I’m sitting outside at the river’s edge as I write, and it reminds me of our first day here at Garanse House, when Tatemaru, Jado and I were picking wild flowers for the dinner table. The water is the same but the air is cold now, so the thought of swimming is no longer on anybodies mind. There are plastic bags floating in the river, blown away from the garbage drop-spot and now I will go pick them up. A clean river is a happy river, especially here in Minamata.
This is an excerpt taken from my journal during my time spent in Minamata in the fall of 2016. What I loved most about Minamata was its commitment to keeping nature clean, happy and sustainable. However, if you look up Minamata on google (or let’s say Ecosia! Use this search engine instead, it plants trees!) you will hardly see anything about the modern town. You will be bombarded with articles on Minamata Disease, a horrible tragedy that occurred in the mid 1900s (specifically beginning in 1932). Chisso, a plastics manufacturing company was dumping their waste into the Shiranui Sea, and this waste contained methylmercury, which poisoned the fish. The fish ate the mercury and the people ate the fish…. Thousands of people were affected, many of which died a painful and confusing death.
Today, however, Minamata is striving to be better. The city as a whole focuses on ecological sustainability. Some residents are still afflicted by the residual effects and symptoms of Minamata Disease, thus making others acutely aware of the necessity to keep nature clean, healthy and unpolluted for the sake of the whole population.

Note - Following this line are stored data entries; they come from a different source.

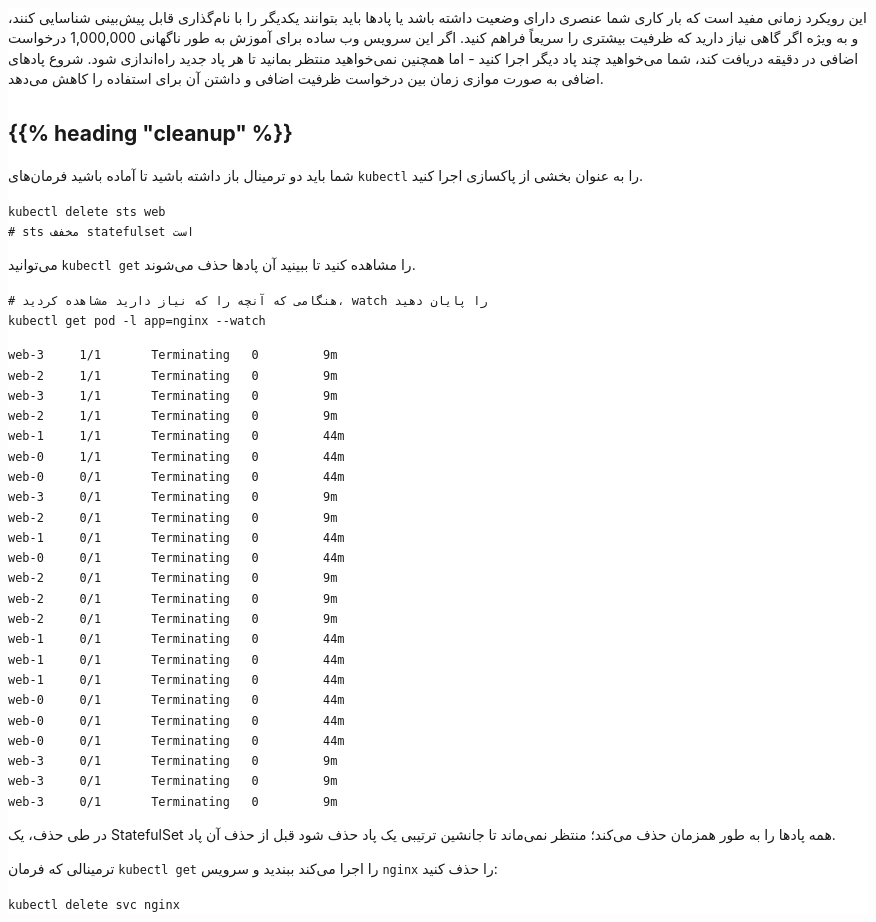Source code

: این رویکرد زمانی مفید است که بار کاری شما عنصری دارای وضعیت داشته باشد یا پادها باید بتوانند یکدیگر را با نام‌گذاری قابل پیش‌بینی شناسایی کنند، و به ویژه اگر گاهی نیاز دارید که ظرفیت بیشتری را سریعاً فراهم کنید. اگر این سرویس وب ساده برای آموزش به طور ناگهانی 1,000,000 درخواست اضافی در دقیقه دریافت کند، شما می‌خواهید چند پاد دیگر اجرا کنید - اما همچنین نمی‌خواهید منتظر بمانید تا هر پاد جدید راه‌اندازی شود. شروع پادهای اضافی به صورت موازی زمان بین درخواست ظرفیت اضافی و داشتن آن برای استفاده را کاهش می‌دهد.

## {{% heading "cleanup" %}}

شما باید دو ترمینال باز داشته باشید تا آماده باشید فرمان‌های `kubectl` را به عنوان بخشی از پاکسازی اجرا کنید.

```shell
kubectl delete sts web
# sts مخفف statefulset است
```

می‌توانید `kubectl get` را مشاهده کنید تا ببینید آن پادها حذف می‌شوند.
```shell
# هنگامی که آنچه را که نیاز دارید مشاهده کردید، watch را پایان دهید
kubectl get pod -l app=nginx --watch
```
```
web-3     1/1       Terminating   0         9m
web-2     1/1       Terminating   0         9m
web-3     1/1       Terminating   0         9m
web-2     1/1       Terminating   0         9m
web-1     1/1       Terminating   0         44m
web-0     1/1       Terminating   0         44m
web-0     0/1       Terminating   0         44m
web-3     0/1       Terminating   0         9m
web-2     0/1       Terminating   0         9m
web-1     0/1       Terminating   0         44m
web-0     0/1       Terminating   0         44m
web-2     0/1       Terminating   0         9m
web-2     0/1       Terminating   0         9m
web-2     0/1       Terminating   0         9m
web-1     0/1       Terminating   0         44m
web-1     0/1       Terminating   0         44m
web-1     0/1       Terminating   0         44m
web-0     0/1       Terminating   0         44m
web-0     0/1       Terminating   0         44m
web-0     0/1       Terminating   0         44m
web-3     0/1       Terminating   0         9m
web-3     0/1       Terminating   0         9m
web-3     0/1       Terminating   0         9m
```

در طی حذف، یک StatefulSet همه پادها را به طور همزمان حذف می‌کند؛ منتظر نمی‌ماند تا جانشین ترتیبی یک پاد حذف شود قبل از حذف آن پاد.

ترمینالی که فرمان `kubectl get` را اجرا می‌کند ببندید و سرویس `nginx` را حذف کنید:

```shell
kubectl delete svc nginx
```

As the pollution by indestructible plastics becomes more apparent around the world, it is important for small villages like those surrounding Minamata (in this case, Fukuro, where Garanse House is located) to be careful of their waste. This, the residents of Minamata surely know. Bags in the river will not be tolerated, not by locals nor by me, as a foreign visitor. Let’s all do our part to keep our natural world clean and healthy.